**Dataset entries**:
□ □ □
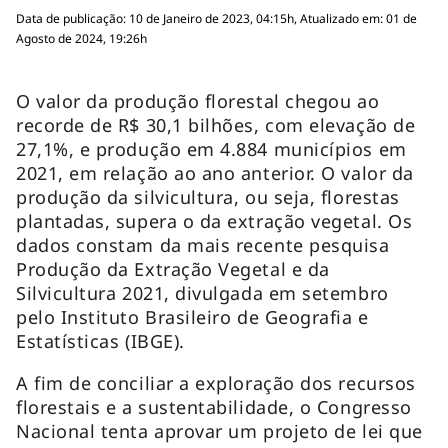
Data de publicação: 10 de Janeiro de 2023, 04:15h, Atualizado em: 01 de
Agosto de 2024, 19:26h
O valor da produção florestal chegou ao
recorde de R$ 30,1 bilhões, com elevação de
27,1%, e produção em 4.884 municípios em
2021, em relação ao ano anterior. O valor da
produção da silvicultura, ou seja, florestas
plantadas, supera o da extração vegetal. Os
dados constam da mais recente pesquisa
Produção da Extração Vegetal e da
Silvicultura 2021, divulgada em setembro
pelo Instituto Brasileiro de Geografia e
Estatísticas (IBGE).
A fim de conciliar a exploração dos recursos
florestais e a sustentabilidade, o Congresso
Nacional tenta aprovar um projeto de lei que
□ □ □
**ABOUT THIS EXERCISE**: Would you set down the entries exactly as given, minus their pictures?

**SOLUTION TO THIS PROBLEM**:
Data de publicação: 10 de Janeiro de 2023, 04:15h, Atualizado em: 01 de
Agosto de 2024, 19:26h
O valor da produção florestal chegou ao
recorde de R$ 30,1 bilhões, com elevação de
27,1%, e produção em 4.884 municípios em
2021, em relação ao ano anterior. O valor da
produção da silvicultura, ou seja, florestas
plantadas, supera o da extração vegetal. Os
dados constam da mais recente pesquisa
Produção da Extração Vegetal e da
Silvicultura 2021, divulgada em setembro
pelo Instituto Brasileiro de Geografia e
Estatísticas (IBGE).
A fim de conciliar a exploração dos recursos
florestais e a sustentabilidade, o Congresso
Nacional tenta aprovar um projeto de lei que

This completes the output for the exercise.